作業依頼 A: 記録の先頭から「What is the label」を含む行までを、両端の行も含めてそのまま抜き出してください。画像は答えに入れないでください。

本文:
ちなみにゲーム製品のことを「作品」と呼ぶか「製品」と呼ぶか「タイトル」と呼ぶかで思考回路を見抜かれます。

・採用形態

・「有期雇用はありますか?」

→普通は「ある(=プロジェクト終わったら解雇される)、でも皆さんの場合は新卒採用です」、

という問答になると思います。まれに大企業で「中途も新卒も定年まで解雇なしです」という会社もあります。

でも「使えないスカタン社員」がいても、クビにならない企業を幸せと考えるかどうか?

これは皆さんの自分研究×企業研究の結果で印象は異なると思います。

ちなみにゲーム産業的には、(リスクを考えれば普通は)プロジェクト採用が中心でしょう。

つまり新卒であってもその意識は忘れない方がいいです。

・プランナーとしてもプログラムの勉強もしていますが、(御社の場合)どちらで受けるべき?

→両方受けて良いか?確定的に求められるスキルは?

「どちらか1種でお願いします」となる場合、どちらを推薦されるかは社風によって異なります。

・採用までに何段階のステップ(試験)があるのか?

→普通はエントリーから役員面接まで6〜7段階ですね。企画系の場合、1万人ぐらい受けて採用6人ぐらいでしょうか。

・ポートフォリオを出すタイミングは?

→ポートフォリオ(作歴)を用意することは採用区分にかかわらずナイスです、しかし出すのはエントリー時?面接時??

準備時間が長ければ長いほうが質の高いものを出すことができますが、

もちろん他の学生も質の高いものを作る時間がありますので、エントリー時に受け取りの方が、明らかに就職対策が効いてくるわけです。

・人物

・コミュニケーション能力の高い人と、実装能力の高い人、どちらが求められますか?

→これも社風によりますが、最近は前者が多い、プログラマーなら加えて「両方かな?あと数学と物理」を必ず言われるはずです。

合同説明会や多くの大学が集まった状態での説明会と違って、このあたりは突っ込んだディスカッション、

特に「なぜ神奈川工科大から採用するのか?何を期待しているのか?」をしっかり聞き出せれば、大人だと思います。

提供された記録:
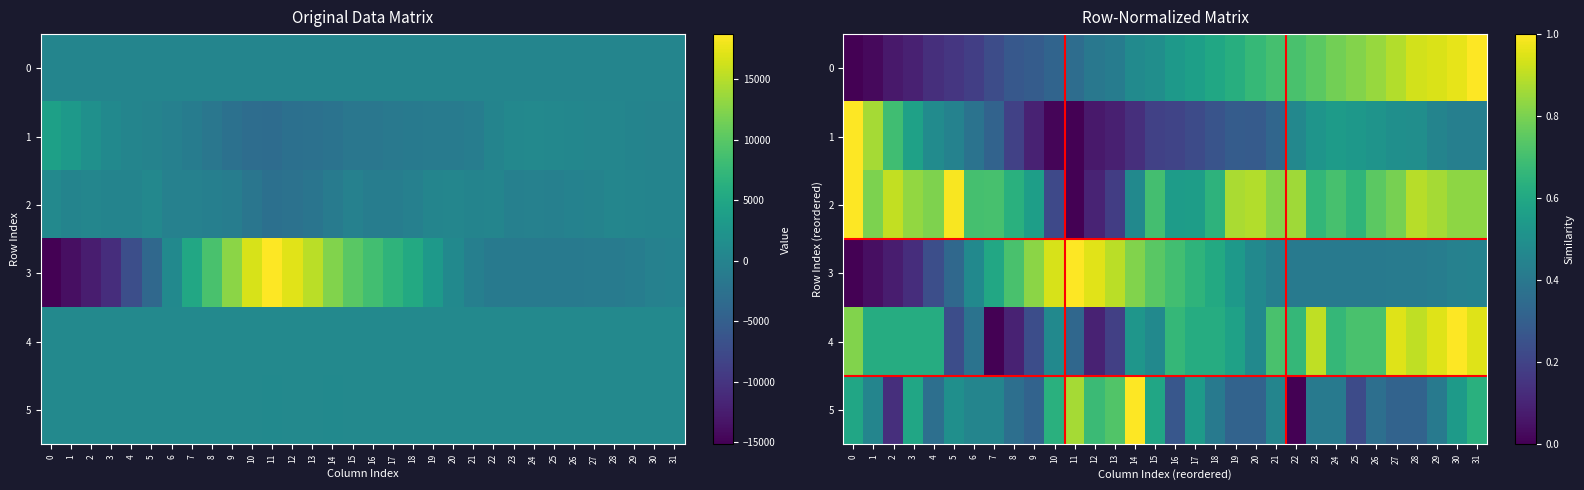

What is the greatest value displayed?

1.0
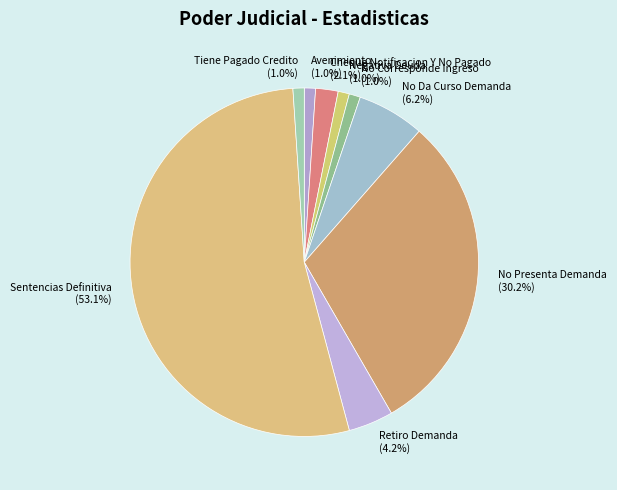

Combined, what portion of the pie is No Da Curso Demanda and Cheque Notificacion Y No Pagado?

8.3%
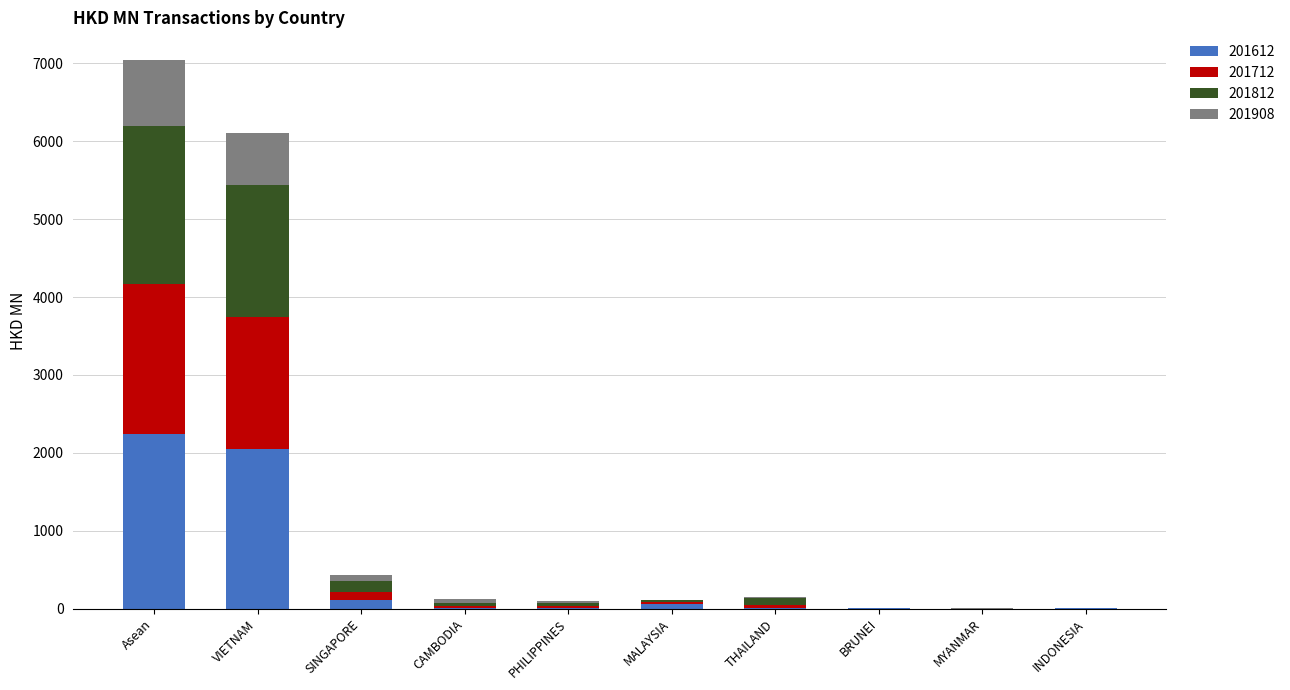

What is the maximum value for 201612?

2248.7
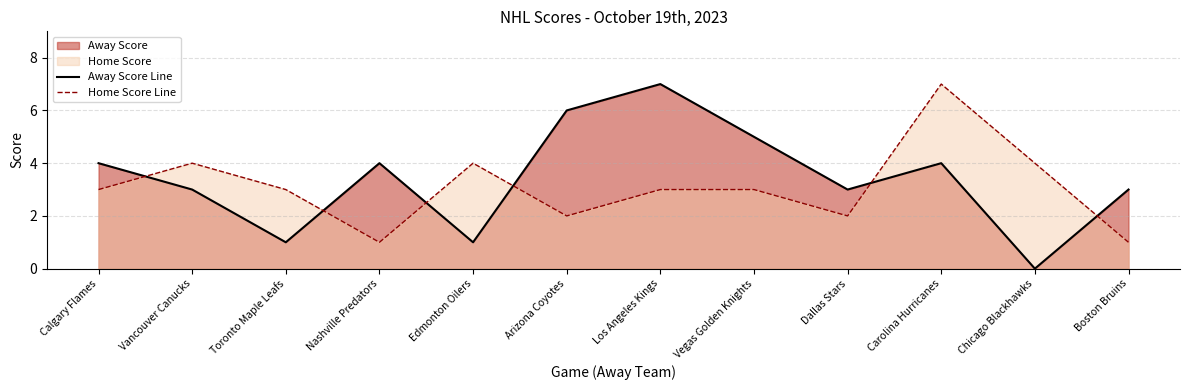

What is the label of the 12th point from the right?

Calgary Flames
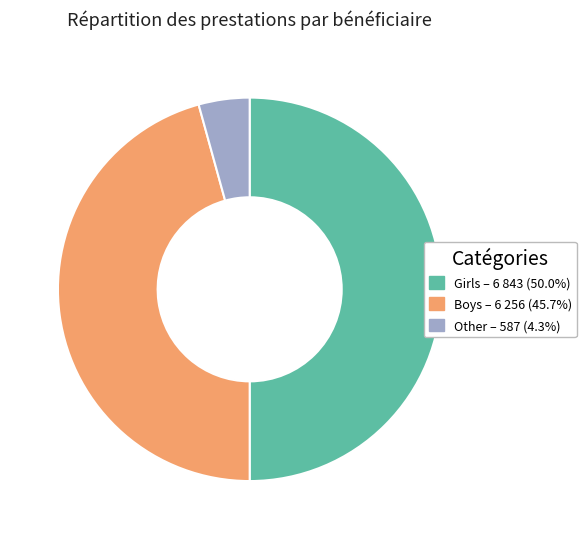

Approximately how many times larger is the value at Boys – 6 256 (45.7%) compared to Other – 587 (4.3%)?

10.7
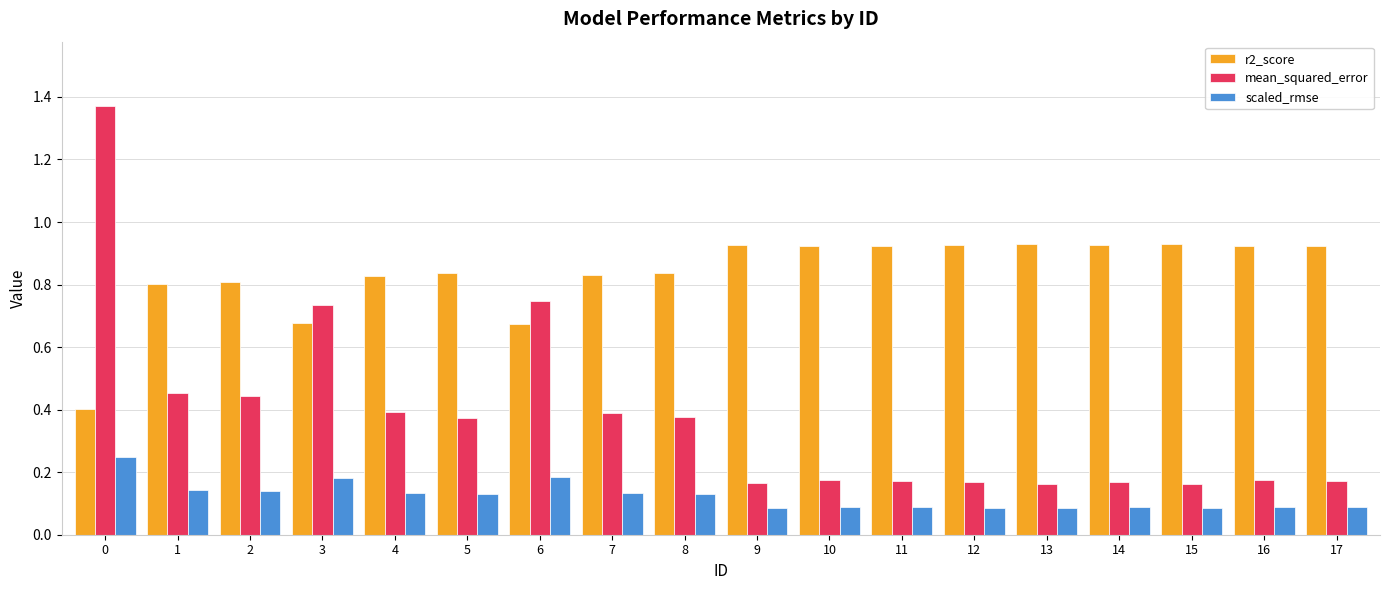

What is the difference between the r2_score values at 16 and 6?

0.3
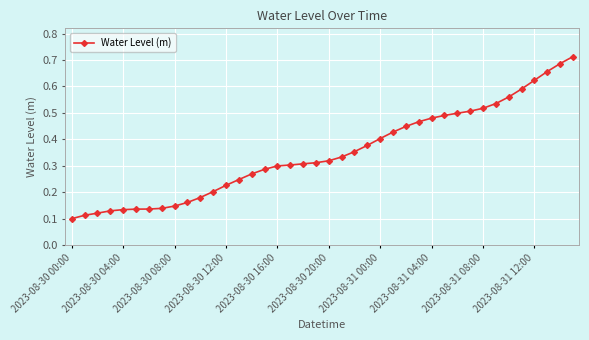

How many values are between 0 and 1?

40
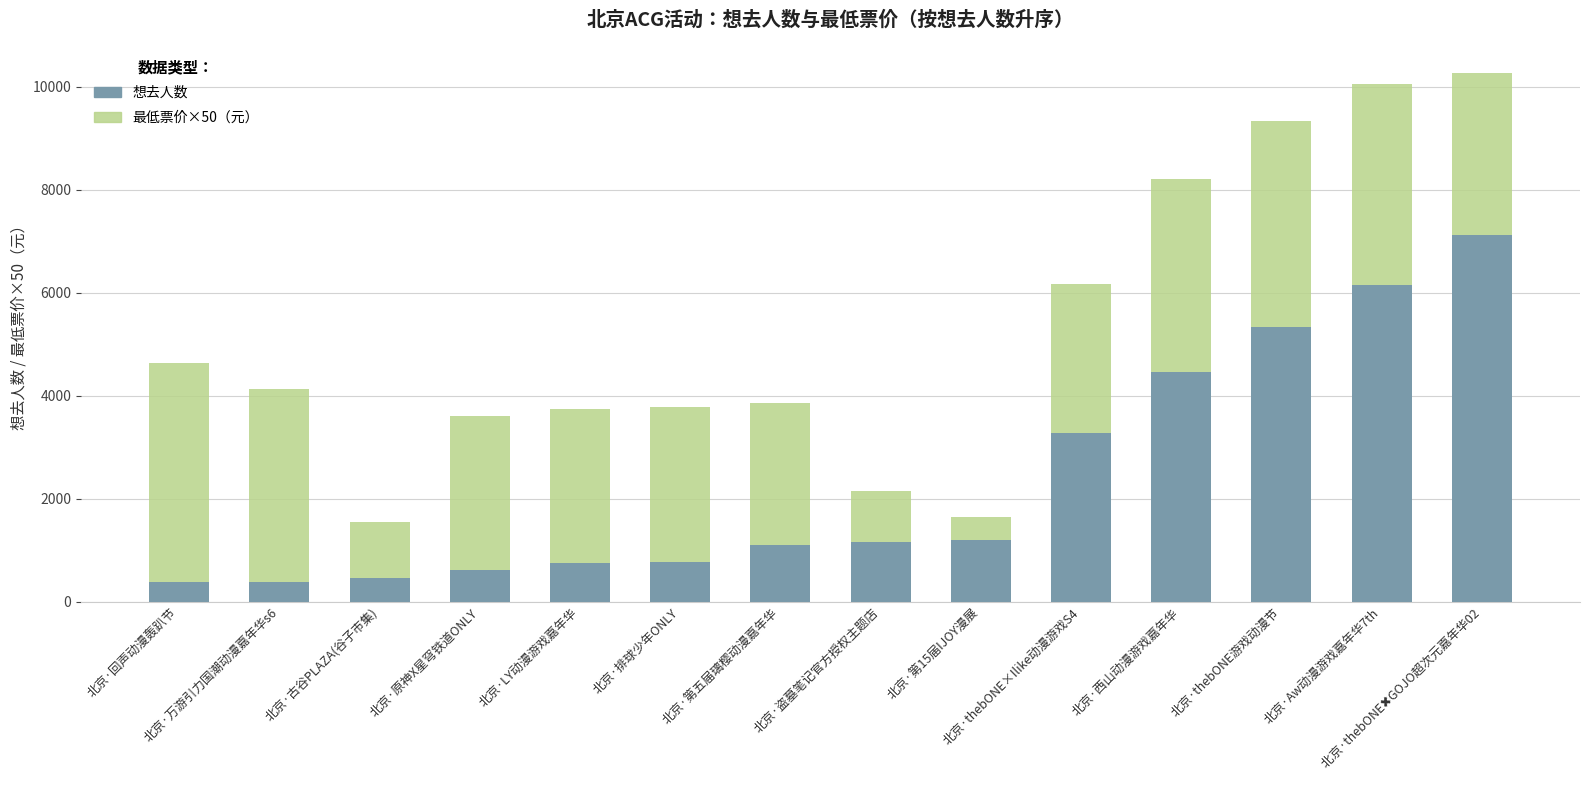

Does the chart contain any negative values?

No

作業依頼 B: 本文を最初から最後まで、一字も変えずに書き写してください。

実施結果 A:
What is the greatest value displayed?

1.0

Combined, what portion of the pie is No Da Curso Demanda and Cheque Notificacion Y No Pagado?

8.3%

What is the maximum value for 201612?

2248.7

What is the label of the 12th point from the right?

実施結果 B:
ちなみにゲーム製品のことを「作品」と呼ぶか「製品」と呼ぶか「タイトル」と呼ぶかで思考回路を見抜かれます。

・採用形態

・「有期雇用はありますか?」

→普通は「ある(=プロジェクト終わったら解雇される)、でも皆さんの場合は新卒採用です」、

という問答になると思います。まれに大企業で「中途も新卒も定年まで解雇なしです」という会社もあります。

でも「使えないスカタン社員」がいても、クビにならない企業を幸せと考えるかどうか?

これは皆さんの自分研究×企業研究の結果で印象は異なると思います。

ちなみにゲーム産業的には、(リスクを考えれば普通は)プロジェクト採用が中心でしょう。

つまり新卒であってもその意識は忘れない方がいいです。

・プランナーとしてもプログラムの勉強もしていますが、(御社の場合)どちらで受けるべき?

→両方受けて良いか?確定的に求められるスキルは?

「どちらか1種でお願いします」となる場合、どちらを推薦されるかは社風によって異なります。

・採用までに何段階のステップ(試験)があるのか?

→普通はエントリーから役員面接まで6〜7段階ですね。企画系の場合、1万人ぐらい受けて採用6人ぐらいでしょうか。

・ポートフォリオを出すタイミングは?

→ポートフォリオ(作歴)を用意することは採用区分にかかわらずナイスです、しかし出すのはエントリー時?面接時??

準備時間が長ければ長いほうが質の高いものを出すことができますが、

もちろん他の学生も質の高いものを作る時間がありますので、エントリー時に受け取りの方が、明らかに就職対策が効いてくるわけです。

・人物

・コミュニケーション能力の高い人と、実装能力の高い人、どちらが求められますか?

→これも社風によりますが、最近は前者が多い、プログラマーなら加えて「両方かな?あと数学と物理」を必ず言われるはずです。

合同説明会や多くの大学が集まった状態での説明会と違って、このあたりは突っ込んだディスカッション、

特に「なぜ神奈川工科大から採用するのか?何を期待しているのか?」をしっかり聞き出せれば、大人だと思います。